Supplied records:
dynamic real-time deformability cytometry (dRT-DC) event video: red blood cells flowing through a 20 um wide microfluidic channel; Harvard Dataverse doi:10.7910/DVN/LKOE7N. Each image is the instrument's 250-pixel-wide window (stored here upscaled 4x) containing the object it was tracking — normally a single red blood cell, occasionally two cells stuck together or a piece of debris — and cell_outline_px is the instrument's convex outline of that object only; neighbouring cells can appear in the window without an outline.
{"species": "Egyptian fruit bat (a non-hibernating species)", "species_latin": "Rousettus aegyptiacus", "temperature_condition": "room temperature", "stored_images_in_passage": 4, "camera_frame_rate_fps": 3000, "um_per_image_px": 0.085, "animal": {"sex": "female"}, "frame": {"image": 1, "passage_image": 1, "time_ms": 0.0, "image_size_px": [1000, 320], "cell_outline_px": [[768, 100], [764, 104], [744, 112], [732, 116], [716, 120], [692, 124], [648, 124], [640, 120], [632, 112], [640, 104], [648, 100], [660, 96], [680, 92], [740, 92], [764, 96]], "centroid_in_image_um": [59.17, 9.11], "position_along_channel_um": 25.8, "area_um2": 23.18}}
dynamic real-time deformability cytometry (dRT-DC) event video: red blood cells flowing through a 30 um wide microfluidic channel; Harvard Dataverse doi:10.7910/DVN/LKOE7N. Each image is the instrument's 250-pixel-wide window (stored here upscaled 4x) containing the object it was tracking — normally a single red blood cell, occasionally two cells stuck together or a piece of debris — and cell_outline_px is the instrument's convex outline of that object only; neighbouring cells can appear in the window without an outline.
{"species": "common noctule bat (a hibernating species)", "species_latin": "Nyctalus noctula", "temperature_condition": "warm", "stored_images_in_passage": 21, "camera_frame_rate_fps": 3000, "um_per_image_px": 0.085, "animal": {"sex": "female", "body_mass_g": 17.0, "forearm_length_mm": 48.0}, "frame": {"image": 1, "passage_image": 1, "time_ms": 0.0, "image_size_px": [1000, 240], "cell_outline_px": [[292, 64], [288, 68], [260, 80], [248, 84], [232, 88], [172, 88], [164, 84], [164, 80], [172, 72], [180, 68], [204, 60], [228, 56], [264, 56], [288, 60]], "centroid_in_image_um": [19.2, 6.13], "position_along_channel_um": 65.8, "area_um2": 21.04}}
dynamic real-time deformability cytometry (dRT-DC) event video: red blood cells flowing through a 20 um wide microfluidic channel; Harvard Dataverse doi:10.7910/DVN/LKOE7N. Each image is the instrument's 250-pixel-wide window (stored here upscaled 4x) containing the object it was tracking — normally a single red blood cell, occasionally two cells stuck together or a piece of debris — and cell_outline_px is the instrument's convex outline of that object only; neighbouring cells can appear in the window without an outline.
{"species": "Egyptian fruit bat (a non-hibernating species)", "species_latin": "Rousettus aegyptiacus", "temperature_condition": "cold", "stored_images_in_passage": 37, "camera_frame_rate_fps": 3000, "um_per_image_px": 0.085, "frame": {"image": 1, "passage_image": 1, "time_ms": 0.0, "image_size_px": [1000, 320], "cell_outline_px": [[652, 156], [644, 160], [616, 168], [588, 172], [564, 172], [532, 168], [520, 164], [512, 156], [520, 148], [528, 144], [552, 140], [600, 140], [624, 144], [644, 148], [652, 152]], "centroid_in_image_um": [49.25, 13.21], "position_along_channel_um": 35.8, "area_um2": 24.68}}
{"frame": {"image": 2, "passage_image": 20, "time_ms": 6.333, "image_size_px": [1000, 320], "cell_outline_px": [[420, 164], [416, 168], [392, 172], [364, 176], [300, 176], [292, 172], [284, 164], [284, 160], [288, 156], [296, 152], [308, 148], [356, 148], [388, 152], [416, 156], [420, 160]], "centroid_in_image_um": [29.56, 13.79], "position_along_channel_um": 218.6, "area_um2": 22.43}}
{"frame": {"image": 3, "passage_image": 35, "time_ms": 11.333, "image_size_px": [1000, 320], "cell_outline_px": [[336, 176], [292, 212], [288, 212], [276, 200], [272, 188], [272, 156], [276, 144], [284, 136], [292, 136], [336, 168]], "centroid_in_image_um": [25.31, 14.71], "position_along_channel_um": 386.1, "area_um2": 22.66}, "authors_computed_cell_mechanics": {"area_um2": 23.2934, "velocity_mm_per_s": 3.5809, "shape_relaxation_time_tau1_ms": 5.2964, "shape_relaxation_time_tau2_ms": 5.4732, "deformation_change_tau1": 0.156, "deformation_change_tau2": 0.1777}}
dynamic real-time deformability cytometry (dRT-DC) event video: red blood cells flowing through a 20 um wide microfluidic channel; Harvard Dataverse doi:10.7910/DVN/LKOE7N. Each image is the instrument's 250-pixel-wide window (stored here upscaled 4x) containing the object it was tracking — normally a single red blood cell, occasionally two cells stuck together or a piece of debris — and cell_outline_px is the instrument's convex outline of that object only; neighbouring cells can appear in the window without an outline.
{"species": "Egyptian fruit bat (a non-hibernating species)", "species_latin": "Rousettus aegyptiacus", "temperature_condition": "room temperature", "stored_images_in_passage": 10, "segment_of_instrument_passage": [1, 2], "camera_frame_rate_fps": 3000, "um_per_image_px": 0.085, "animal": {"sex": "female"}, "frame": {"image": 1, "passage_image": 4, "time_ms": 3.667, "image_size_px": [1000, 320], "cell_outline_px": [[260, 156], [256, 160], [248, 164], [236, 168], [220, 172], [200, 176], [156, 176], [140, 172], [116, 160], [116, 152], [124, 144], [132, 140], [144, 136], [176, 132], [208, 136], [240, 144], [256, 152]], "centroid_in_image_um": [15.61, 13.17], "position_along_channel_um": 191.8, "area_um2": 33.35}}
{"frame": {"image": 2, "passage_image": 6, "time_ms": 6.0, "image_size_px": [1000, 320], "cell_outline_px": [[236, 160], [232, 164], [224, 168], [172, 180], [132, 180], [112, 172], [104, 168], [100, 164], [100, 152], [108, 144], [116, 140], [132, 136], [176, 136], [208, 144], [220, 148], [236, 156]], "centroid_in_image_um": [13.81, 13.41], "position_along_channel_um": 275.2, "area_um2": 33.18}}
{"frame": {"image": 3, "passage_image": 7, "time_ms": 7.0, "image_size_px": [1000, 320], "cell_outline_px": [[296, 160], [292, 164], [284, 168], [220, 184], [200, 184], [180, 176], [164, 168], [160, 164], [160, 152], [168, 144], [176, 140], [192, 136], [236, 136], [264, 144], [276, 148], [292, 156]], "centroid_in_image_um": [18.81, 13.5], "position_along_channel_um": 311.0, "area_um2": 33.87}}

Short problem: Print back all the lines verbatim.

Solution:
dynamic real-time deformability cytometry (dRT-DC) event video: red blood cells flowing through a 20 um wide microfluidic channel; Harvard Dataverse doi:10.7910/DVN/LKOE7N. Each image is the instrument's 250-pixel-wide window (stored here upscaled 4x) containing the object it was tracking — normally a single red blood cell, occasionally two cells stuck together or a piece of debris — and cell_outline_px is the instrument's convex outline of that object only; neighbouring cells can appear in the window without an outline.
{"species": "Egyptian fruit bat (a non-hibernating species)", "species_latin": "Rousettus aegyptiacus", "temperature_condition": "room temperature", "stored_images_in_passage": 4, "camera_frame_rate_fps": 3000, "um_per_image_px": 0.085, "animal": {"sex": "female"}, "frame": {"image": 1, "passage_image": 1, "time_ms": 0.0, "image_size_px": [1000, 320], "cell_outline_px": [[768, 100], [764, 104], [744, 112], [732, 116], [716, 120], [692, 124], [648, 124], [640, 120], [632, 112], [640, 104], [648, 100], [660, 96], [680, 92], [740, 92], [764, 96]], "centroid_in_image_um": [59.17, 9.11], "position_along_channel_um": 25.8, "area_um2": 23.18}}
dynamic real-time deformability cytometry (dRT-DC) event video: red blood cells flowing through a 30 um wide microfluidic channel; Harvard Dataverse doi:10.7910/DVN/LKOE7N. Each image is the instrument's 250-pixel-wide window (stored here upscaled 4x) containing the object it was tracking — normally a single red blood cell, occasionally two cells stuck together or a piece of debris — and cell_outline_px is the instrument's convex outline of that object only; neighbouring cells can appear in the window without an outline.
{"species": "common noctule bat (a hibernating species)", "species_latin": "Nyctalus noctula", "temperature_condition": "warm", "stored_images_in_passage": 21, "camera_frame_rate_fps": 3000, "um_per_image_px": 0.085, "animal": {"sex": "female", "body_mass_g": 17.0, "forearm_length_mm": 48.0}, "frame": {"image": 1, "passage_image": 1, "time_ms": 0.0, "image_size_px": [1000, 240], "cell_outline_px": [[292, 64], [288, 68], [260, 80], [248, 84], [232, 88], [172, 88], [164, 84], [164, 80], [172, 72], [180, 68], [204, 60], [228, 56], [264, 56], [288, 60]], "centroid_in_image_um": [19.2, 6.13], "position_along_channel_um": 65.8, "area_um2": 21.04}}
dynamic real-time deformability cytometry (dRT-DC) event video: red blood cells flowing through a 20 um wide microfluidic channel; Harvard Dataverse doi:10.7910/DVN/LKOE7N. Each image is the instrument's 250-pixel-wide window (stored here upscaled 4x) containing the object it was tracking — normally a single red blood cell, occasionally two cells stuck together or a piece of debris — and cell_outline_px is the instrument's convex outline of that object only; neighbouring cells can appear in the window without an outline.
{"species": "Egyptian fruit bat (a non-hibernating species)", "species_latin": "Rousettus aegyptiacus", "temperature_condition": "cold", "stored_images_in_passage": 37, "camera_frame_rate_fps": 3000, "um_per_image_px": 0.085, "frame": {"image": 1, "passage_image": 1, "time_ms": 0.0, "image_size_px": [1000, 320], "cell_outline_px": [[652, 156], [644, 160], [616, 168], [588, 172], [564, 172], [532, 168], [520, 164], [512, 156], [520, 148], [528, 144], [552, 140], [600, 140], [624, 144], [644, 148], [652, 152]], "centroid_in_image_um": [49.25, 13.21], "position_along_channel_um": 35.8, "area_um2": 24.68}}
{"frame": {"image": 2, "passage_image": 20, "time_ms": 6.333, "image_size_px": [1000, 320], "cell_outline_px": [[420, 164], [416, 168], [392, 172], [364, 176], [300, 176], [292, 172], [284, 164], [284, 160], [288, 156], [296, 152], [308, 148], [356, 148], [388, 152], [416, 156], [420, 160]], "centroid_in_image_um": [29.56, 13.79], "position_along_channel_um": 218.6, "area_um2": 22.43}}
{"frame": {"image": 3, "passage_image": 35, "time_ms": 11.333, "image_size_px": [1000, 320], "cell_outline_px": [[336, 176], [292, 212], [288, 212], [276, 200], [272, 188], [272, 156], [276, 144], [284, 136], [292, 136], [336, 168]], "centroid_in_image_um": [25.31, 14.71], "position_along_channel_um": 386.1, "area_um2": 22.66}, "authors_computed_cell_mechanics": {"area_um2": 23.2934, "velocity_mm_per_s": 3.5809, "shape_relaxation_time_tau1_ms": 5.2964, "shape_relaxation_time_tau2_ms": 5.4732, "deformation_change_tau1": 0.156, "deformation_change_tau2": 0.1777}}
dynamic real-time deformability cytometry (dRT-DC) event video: red blood cells flowing through a 20 um wide microfluidic channel; Harvard Dataverse doi:10.7910/DVN/LKOE7N. Each image is the instrument's 250-pixel-wide window (stored here upscaled 4x) containing the object it was tracking — normally a single red blood cell, occasionally two cells stuck together or a piece of debris — and cell_outline_px is the instrument's convex outline of that object only; neighbouring cells can appear in the window without an outline.
{"species": "Egyptian fruit bat (a non-hibernating species)", "species_latin": "Rousettus aegyptiacus", "temperature_condition": "room temperature", "stored_images_in_passage": 10, "segment_of_instrument_passage": [1, 2], "camera_frame_rate_fps": 3000, "um_per_image_px": 0.085, "animal": {"sex": "female"}, "frame": {"image": 1, "passage_image": 4, "time_ms": 3.667, "image_size_px": [1000, 320], "cell_outline_px": [[260, 156], [256, 160], [248, 164], [236, 168], [220, 172], [200, 176], [156, 176], [140, 172], [116, 160], [116, 152], [124, 144], [132, 140], [144, 136], [176, 132], [208, 136], [240, 144], [256, 152]], "centroid_in_image_um": [15.61, 13.17], "position_along_channel_um": 191.8, "area_um2": 33.35}}
{"frame": {"image": 2, "passage_image": 6, "time_ms": 6.0, "image_size_px": [1000, 320], "cell_outline_px": [[236, 160], [232, 164], [224, 168], [172, 180], [132, 180], [112, 172], [104, 168], [100, 164], [100, 152], [108, 144], [116, 140], [132, 136], [176, 136], [208, 144], [220, 148], [236, 156]], "centroid_in_image_um": [13.81, 13.41], "position_along_channel_um": 275.2, "area_um2": 33.18}}
{"frame": {"image": 3, "passage_image": 7, "time_ms": 7.0, "image_size_px": [1000, 320], "cell_outline_px": [[296, 160], [292, 164], [284, 168], [220, 184], [200, 184], [180, 176], [164, 168], [160, 164], [160, 152], [168, 144], [176, 140], [192, 136], [236, 136], [264, 144], [276, 148], [292, 156]], "centroid_in_image_um": [18.81, 13.5], "position_along_channel_um": 311.0, "area_um2": 33.87}}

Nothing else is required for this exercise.